## Records provided

###

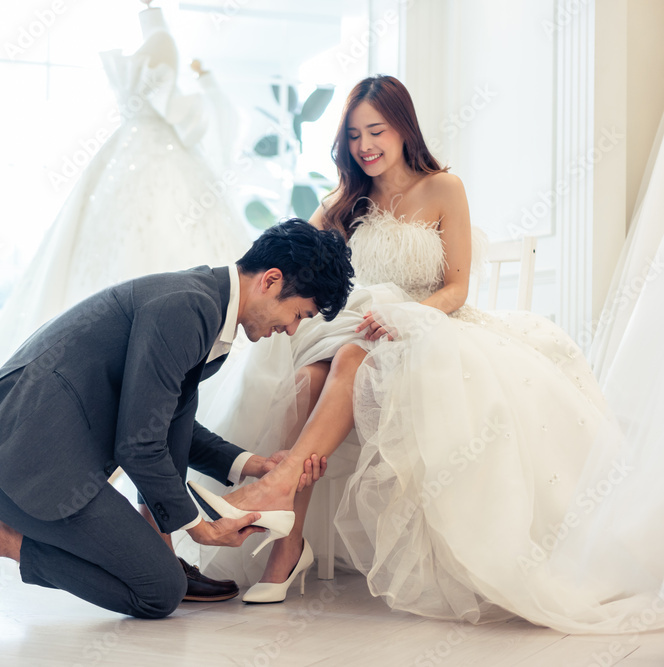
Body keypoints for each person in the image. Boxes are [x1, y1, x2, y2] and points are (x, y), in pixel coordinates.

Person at [195, 75, 664, 634]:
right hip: (355, 327)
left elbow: (457, 288)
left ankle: (277, 491)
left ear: (402, 128)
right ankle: (288, 544)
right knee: (308, 380)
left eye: (377, 130)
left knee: (348, 359)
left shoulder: (444, 188)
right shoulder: (343, 200)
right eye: (353, 135)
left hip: (427, 324)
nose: (365, 145)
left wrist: (405, 317)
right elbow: (292, 255)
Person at [0, 219, 354, 619]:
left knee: (160, 578)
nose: (293, 329)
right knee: (158, 593)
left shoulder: (205, 306)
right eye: (299, 314)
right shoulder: (188, 308)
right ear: (271, 280)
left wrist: (250, 463)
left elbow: (163, 422)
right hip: (22, 466)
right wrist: (198, 528)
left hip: (32, 459)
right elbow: (138, 444)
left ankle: (155, 558)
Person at [0, 4, 251, 418]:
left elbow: (176, 108)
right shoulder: (157, 39)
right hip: (131, 158)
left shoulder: (161, 39)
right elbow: (183, 112)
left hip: (144, 155)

###

## Activity
Starting at the line that contains "right ear: (271, 280)", output each remaining line of the listing, the last line included, exactly as it appears.

## Problem solution
right ear: (271, 280)
left wrist: (250, 463)
left elbow: (163, 422)
right hip: (22, 466)
right wrist: (198, 528)
left hip: (32, 459)
right elbow: (138, 444)
left ankle: (155, 558)
Person at [0, 4, 251, 418]:
left elbow: (176, 108)
right shoulder: (157, 39)
right hip: (131, 158)
left shoulder: (161, 39)
right elbow: (183, 112)
left hip: (144, 155)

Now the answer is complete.